= Mrs. Hauksbee =

Mrs. Hauksbee is a fictional character in many short stories by Rudyard Kipling. In the first, "Three and - an Extra", she is introduced as:

Mrs Hauksbee appeared on the horizon; and where she existed was fair chance of trouble. At Simla her by-name was the 'Stormy Petrel'. She had won that title five times to my certain knowledge.... She was clever, witty, brilliant, and sparkling beyond most of her kind; but possessed of many devils of malice and mischievousness. She could be nice, though, even to her own sex. But that is another story.

Four stories later in the same volume, there is a story where she is shown in a good light - "The Rescue of Pluffles". In "Consequences", she does Tarrion's career great service. In "Kidnapped", she does Peythroppe equally great service, against his will.

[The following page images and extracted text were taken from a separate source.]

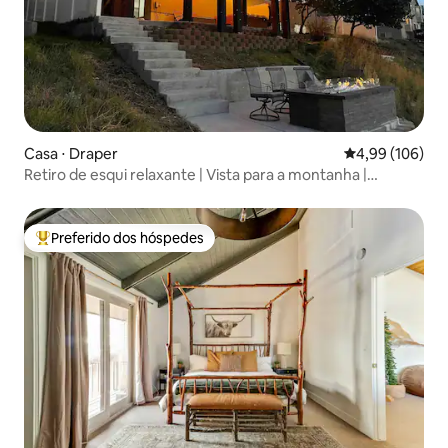
Casa ⋅ Draper
4,99 de uma av
4,99 (106)
Retiro de esqui relaxante | Vista para a montanha |
Banheira de hidromassagem | Jogos
Preferido dos hóspedes
Entre os melhores preferidos dos hóspedes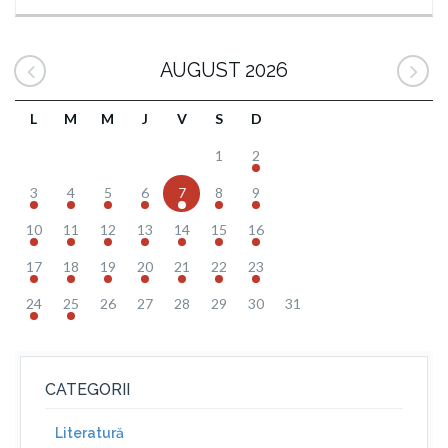
AUGUST 2026
L
M
M
J
V
S
D
1
2
3
4
5
6
7
8
9
10
11
12
13
14
15
16
17
18
19
20
21
22
23
24
25
26
27
28
29
30
31
CATEGORII
Literatură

Mrs Hauksbee exemplifies many of the characteristics of Rudyard Kipling's characteristic writing. She is partly a stereotype (in this case, of the clever woman of the ruling classes [here, the British in India; and the administrative class of them]), and yet a very clearly delineated individual member of that stereotypical group. Her motivations are not simple nor clear cut.

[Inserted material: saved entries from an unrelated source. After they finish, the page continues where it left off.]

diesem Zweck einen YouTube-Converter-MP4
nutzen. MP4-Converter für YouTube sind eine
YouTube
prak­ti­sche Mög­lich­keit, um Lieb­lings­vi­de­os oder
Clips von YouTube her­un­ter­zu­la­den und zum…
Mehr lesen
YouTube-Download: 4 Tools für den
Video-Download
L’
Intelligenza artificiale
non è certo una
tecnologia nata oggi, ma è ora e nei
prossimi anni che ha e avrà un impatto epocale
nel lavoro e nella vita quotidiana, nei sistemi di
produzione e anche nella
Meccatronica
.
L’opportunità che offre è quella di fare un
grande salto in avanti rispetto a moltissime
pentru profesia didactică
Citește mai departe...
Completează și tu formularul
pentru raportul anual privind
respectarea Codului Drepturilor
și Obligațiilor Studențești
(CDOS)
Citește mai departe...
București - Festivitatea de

Physically, "She was a little, brown, thin, almost skinny, woman, with big, rolling, violet-blue eyes and the sweetest manners in the world" ('Three and - an Extra'). A characteristic gesture when she is thinking is to draw the lash of her riding whip between her lips - which may indicate her underlying cruelty. There is something feline about her.

Her character is dominated by her cleverness. She likes to gather the intelligent and the young around her. Tarrion, in "Consequences", "because he was clever and amusing, ... gravitated naturally to Mrs Hauksbee, who could forgive everything but stupidity". "She had the wisdom of the Serpent, the logical coherence of the Man, the fearlessness of the Child, and the triple intuition of the Woman" "Kidnapped").

In essence, she is the clever woman who is to be seen as far more clever than men. A characteristic thought is "What fools men are!"